Direnişin 12. gününde ETHA'ya konuşan İzmir'deki Ergsan işçileri, patronun sefalet ücreti ve kölelik koşulları dayatmasını kabul etmeyeceklerinin altını çizdi. Direnişçi işçilerden Yusuf Çiçek, sendikaya olmayan arkadaşlarına seslendi ve birlikte mücadele çağrısı yaptı. Birleşik Metal-İş İzmir Şube Başkanı Çeltek de "Arkadaşlarımız haklarını alana kadar bu direniş sürecek" dedi. 

İzmir'in Kemalpaşa ilçesi Organize Sanayi Bölgesinde bulunan Ergsan Döküm fabrikasında kendilerine dayatılan kölelik koşullarına karşı çıkan ve Birleşik Metal-İş üye olan işçilerin direnişi 12. gününde. 

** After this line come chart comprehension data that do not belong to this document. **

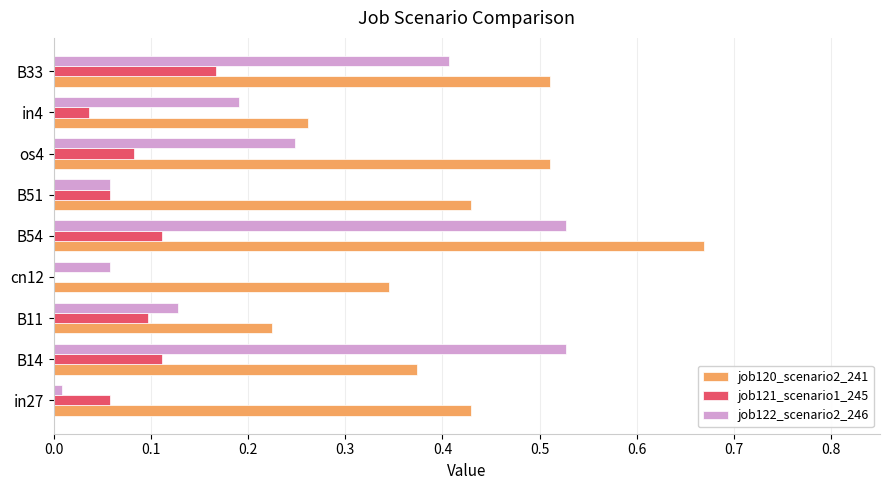

Which series has the largest total across all categories?

job120_scenario2_241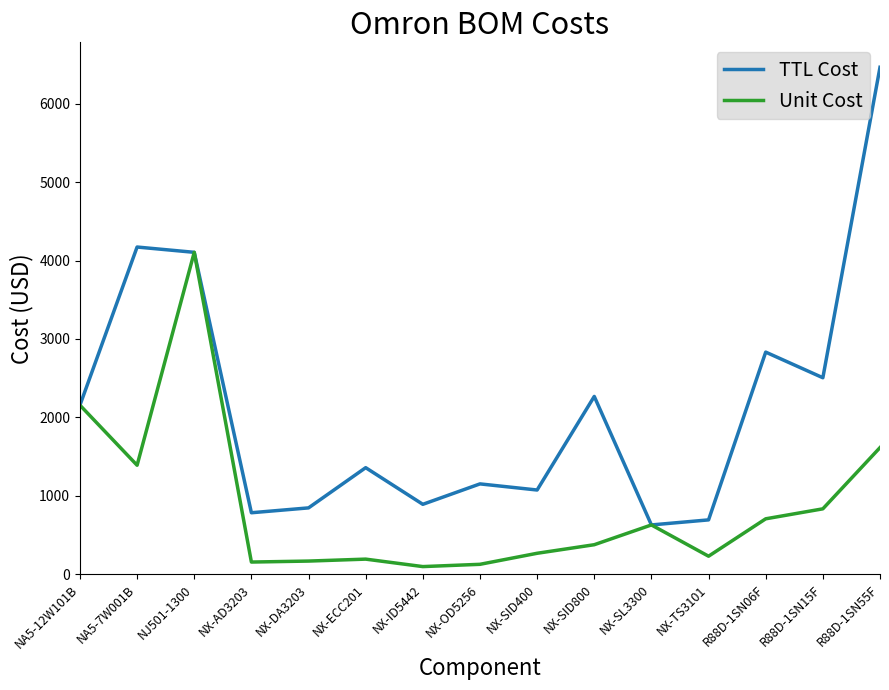

How many lines are shown in the chart?

2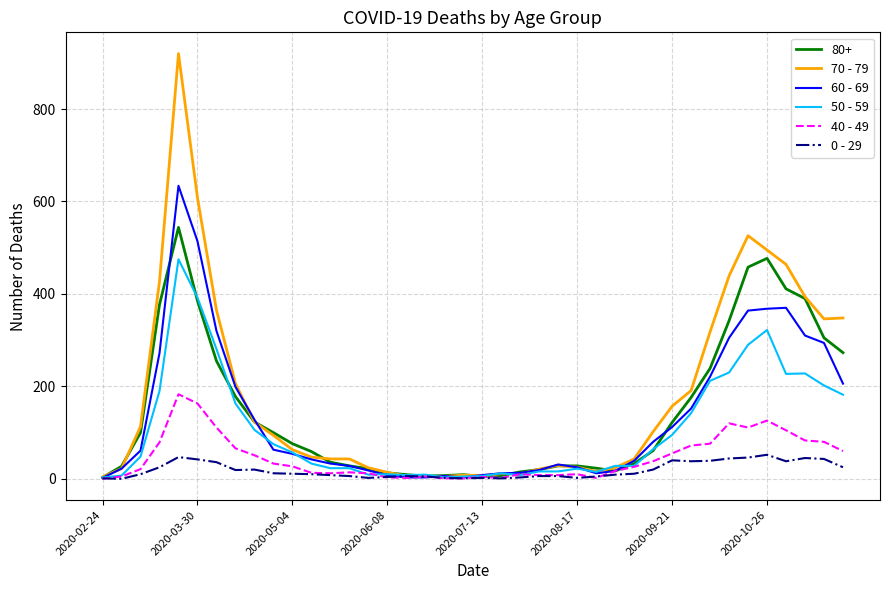

How many categories are shown in the chart?

40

Yetersiz havalandırma sistemi, baskı, mobbing ve kendilerine dayatılan sefalet ücretine karşı hakları için işçiler sendikal mücadeleyi seçti ve DİSK'e bağlı Birleşik Metal-İş'te örgütlendi. Örgütlenme çalışmaları aynı gün fabrikada duyuldu, patron öncü işçilerle birlikte 8 işçiyi ücretsiz izne ayırdı. Olaya müdahale eden sendikayla yapılan görüşmeler sonucunda geri adım atan fabrika yönetimi işçileri işe aldı.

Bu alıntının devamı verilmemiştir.